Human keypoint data
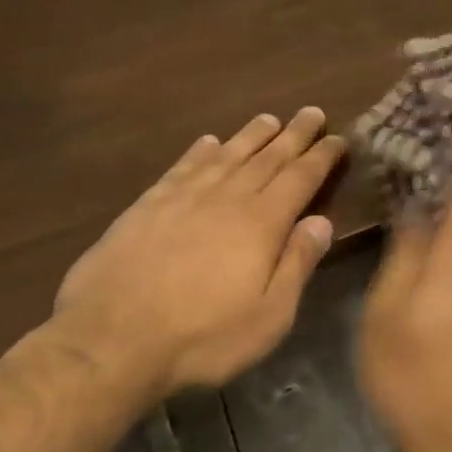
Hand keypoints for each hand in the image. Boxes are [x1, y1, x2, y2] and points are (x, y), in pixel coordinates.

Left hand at [43, 107, 344, 399]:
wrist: (112, 338)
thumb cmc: (203, 337)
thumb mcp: (269, 316)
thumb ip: (296, 265)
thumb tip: (322, 222)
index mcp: (260, 224)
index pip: (299, 179)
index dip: (321, 157)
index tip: (339, 138)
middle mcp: (225, 198)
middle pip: (266, 158)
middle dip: (293, 135)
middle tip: (311, 112)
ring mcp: (182, 198)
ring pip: (226, 156)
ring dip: (250, 136)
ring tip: (269, 119)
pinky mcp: (146, 207)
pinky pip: (182, 168)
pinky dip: (200, 151)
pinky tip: (208, 142)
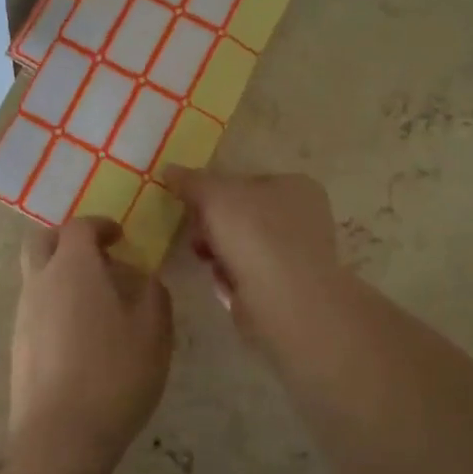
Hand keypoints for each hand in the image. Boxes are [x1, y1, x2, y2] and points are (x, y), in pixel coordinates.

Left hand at [9, 218, 173, 473]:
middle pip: (41, 241)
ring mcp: (23, 316)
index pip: (79, 227)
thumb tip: (145, 278)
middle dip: (67, 239)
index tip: (119, 237)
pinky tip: (82, 335)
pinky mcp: (17, 346)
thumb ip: (153, 294)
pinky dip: (55, 304)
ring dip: (61, 274)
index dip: (100, 225)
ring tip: (97, 301)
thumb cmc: (115, 375)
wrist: (61, 439)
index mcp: (73, 268)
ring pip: (36, 276)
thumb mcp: (154, 332)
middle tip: (97, 256)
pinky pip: (35, 308)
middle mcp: (40, 283)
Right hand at [164, 168, 343, 342]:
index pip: (245, 180)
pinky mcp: (288, 289)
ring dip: (218, 253)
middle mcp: (303, 217)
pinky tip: (226, 285)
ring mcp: (297, 255)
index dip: (214, 191)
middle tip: (196, 237)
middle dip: (212, 226)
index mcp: (296, 186)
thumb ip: (191, 181)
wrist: (285, 303)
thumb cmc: (254, 235)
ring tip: (209, 262)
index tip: (192, 206)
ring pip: (242, 246)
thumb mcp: (214, 195)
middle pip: (241, 214)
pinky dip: (232, 278)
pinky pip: (248, 275)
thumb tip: (169, 170)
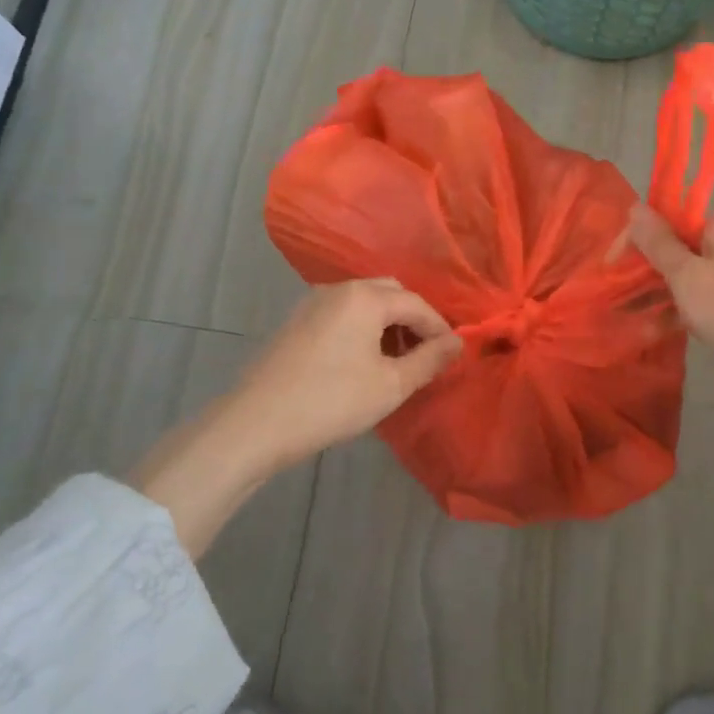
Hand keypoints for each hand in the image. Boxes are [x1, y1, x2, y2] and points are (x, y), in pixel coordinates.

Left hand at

• **WORK ORDER**:
Pictures aside, every entry above must be repeated exactly.

• **WRITTEN REPLY**:
Hand keypoints for each hand in the image. Boxes are [x1, y1, x2, y2] and points are (x, y), in pixel coordinates.

Left hand at [43, 107, 344, 399]:
wrist: (112, 338)
thumb cmc: (203, 337)
thumb mcp: (269, 316)
thumb ip: (296, 265)
thumb tip: (322, 222)
index mcp: (260, 224)
index pip: (299, 179)
index dip: (321, 157)
index tip: (339, 138)
middle mcp: (225, 198)
middle pip: (266, 158)
middle dip: (293, 135)
middle tip: (311, 112)
ring mcp: (182, 198)
ring pip: (226, 156)
ring dip: (250, 136)
ring tip: (269, 119)
pinky mcp: (146, 207)
pinky pip: (182, 168)
pinky dip: (200, 151)
pinky tip: (208, 142)
Hand keypoints for each hand in the image. Boxes are [x1, y1, x2, y2] and points are (x, y), in pixel coordinates.

Left hand at [9, 218, 173, 473]:
middle pip: (41, 241)
ring mcp: (23, 316)
index pip: (79, 227)
thumb tip: (145, 278)
middle dip: (67, 239)
index tip: (119, 237)
pinky tip: (82, 335)
pinky mcp: (17, 346)
thumb ip: (153, 294)
pinky dip: (55, 304)
ring dip: (61, 274)
index dip: (100, 225)
ring tip: (97, 301)
thumb cmc: (115, 375)
wrist: (61, 439)
index mcp: (73, 268)
ring pip: (36, 276)
thumb mcp: (154, 332)
middle tip: (97, 256)
pinky pip: (35, 308)
middle mcp: (40, 283)
Right hand at [164, 168, 343, 342]:
index pip: (245, 180)
pinky mcp: (288, 289)
ring dip: (218, 253)
middle mcp: (303, 217)
pinky tip: (226, 285)
ring mcp: (297, 255)
index dip: (214, 191)
middle tip: (196, 237)
middle dip: (212, 226)
index mcp: (296, 186)
thumb ip: (191, 181)
wrist: (285, 303)
thumb cmc: (254, 235)
ring tip: (209, 262)
index tip: (192, 206)
ring pip: (242, 246)
thumb mcp: (214, 195)
middle pip: (241, 214)
pinky dip: (232, 278)
pinky pip: (248, 275)
thumb tip: (169, 170)
Hand keypoints for each hand in the image. Boxes are [x1, y1, x2, y2] and points are (x, y), in pixel coordinates.

Left hand at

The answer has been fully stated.